Dan Gladden's former Twins teammates called him "Wrench" for his aggressive play and blue-collar work ethic.
Now that the former outfielder has moved upstairs to the Twins' broadcast booth, his partner John Gordon affectionately calls him "Dazzle" for the charisma and insight he brings to a broadcast.
Gladden also brings knowledge of the game to youngsters. Along with former Twins Tim Laudner, Gene Larkin and Scott Leius, he operates Dan Gladden's Big League Baseball Camp, which will be in Brainerd June 7-8 in conjunction with the opening of the Brainerd Mighty Gulls fifth season.
The 44-year-old Gladden and his former teammates will conduct a 2-day clinic for area players at Adamson Field. They provide specific position instruction in two, 2 1/2-hour sessions.
Gladden works with outfielders, Laudner with catchers, Leius with middle infielders, Larkin with corner infielders and former Twins minor-leaguer Jeff Satzinger with pitchers.
Gladden, who played 11 seasons in the majors, conducts his camp like major league spring training. Many of the drills and fundamentals his camp offers are taught by big-league teams.
"It's more or less how to practice and how fundamentals should be taught," Gladden said from Kansas City where the Twins played the Royals last week. "We're all parents. We all have kids in sports. We're frustrated parents.
"When I go to my daughter's basketball practice, and I watch what they do, it frustrates me. They don't work on basic fundamentals, like dribbling and shooting. In baseball it's catching, throwing and hitting.
"That's why we put this together, plus we still have a passion for the game."
Gladden and his former teammates will bring their passion to the Mighty Gulls' June 8 game against the St. Cloud River Bats. They will throw out the first pitch, sign autographs and mingle with fans.

Dataset content.
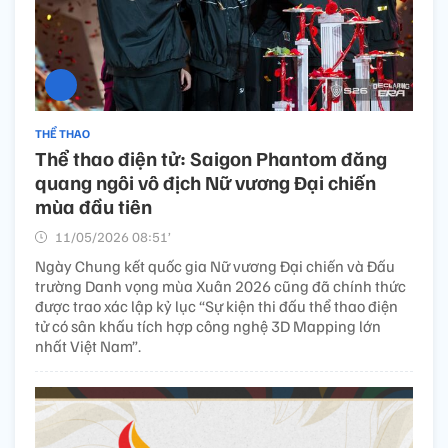
THỂ THAO
Thể thao điện tử: Saigon Phantom đăng
quang ngôi vô địch Nữ vương Đại chiến
mùa đầu tiên
11/05/2026 08:51’
Ngày Chung kết quốc gia Nữ vương Đại chiến và Đấu
trường Danh vọng mùa Xuân 2026 cũng đã chính thức
được trao xác lập kỷ lục “Sự kiện thi đấu thể thao điện
tử có sân khấu tích hợp công nghệ 3D Mapping lớn
nhất Việt Nam”.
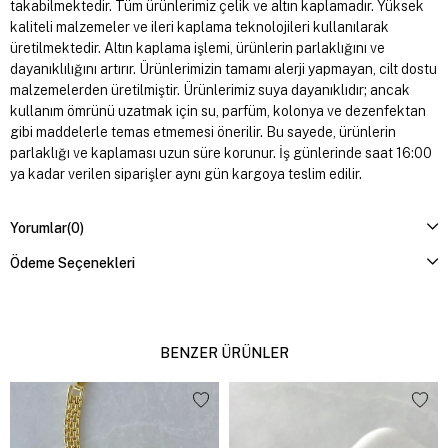
takabilmektedir. Tüm ürünlerimiz çelik ve altın kaplamadır. Yüksek
kaliteli malzemeler ve ileri kaplama teknolojileri kullanılarak
üretilmektedir. Altın kaplama işlemi, ürünlerin parlaklığını ve
dayanıklılığını artırır. Ürünlerimizin tamamı alerji yapmayan, cilt dostu
malzemelerden üretilmiştir. Ürünlerimiz suya dayanıklıdır; ancak
kullanım ömrünü uzatmak için su, parfüm, kolonya ve dezenfektan
gibi maddelerle temas etmemesi önerilir. Bu sayede, ürünlerin
parlaklığı ve kaplaması uzun süre korunur. İş günlerinde saat 16:00
ya kadar verilen siparişler aynı gün kargoya teslim edilir.
Yorumlar
(0)
Ödeme Seçenekleri
BENZER ÜRÜNLER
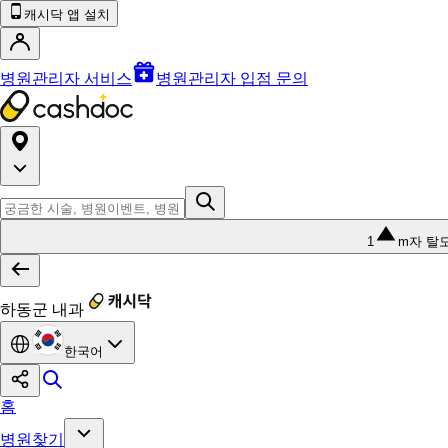
캐시닥 앱 설치
병원관리자 서비스
병원관리자 입점 문의
1
m자 탈
하동군 내과
한국어
홈
병원찾기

Exercise set.
[1] Copy word for word the passage from the article about Dan Gladden's baseball camp, starting at "Gladden also brings" and ending at "by big-league teams.".
[2] Using the article about Dan Gladden's baseball camp, list each instructor named as working with a specific group of players, along with that group.

Answers by item number.
[1]
Gladden also brings knowledge of the game to youngsters. Along with former Twins Tim Laudner, Gene Larkin and Scott Leius, he operates Dan Gladden's Big League Baseball Camp, which will be in Brainerd June 7-8 in conjunction with the opening of the Brainerd Mighty Gulls fifth season.
The 44-year-old Gladden and his former teammates will conduct a 2-day clinic for area players at Adamson Field. They provide specific position instruction in two, 2 1/2-hour sessions.
Gladden works with outfielders, Laudner with catchers, Leius with middle infielders, Larkin with corner infielders and former Twins minor-leaguer Jeff Satzinger with pitchers.
Gladden, who played 11 seasons in the majors, conducts his camp like major league spring training. Many of the drills and fundamentals his camp offers are taught by big-league teams.

[2]
- Dan Gladden: outfielders
- Tim Laudner: catchers
- Scott Leius: middle infielders
- Gene Larkin: corner infielders
- Jeff Satzinger: pitchers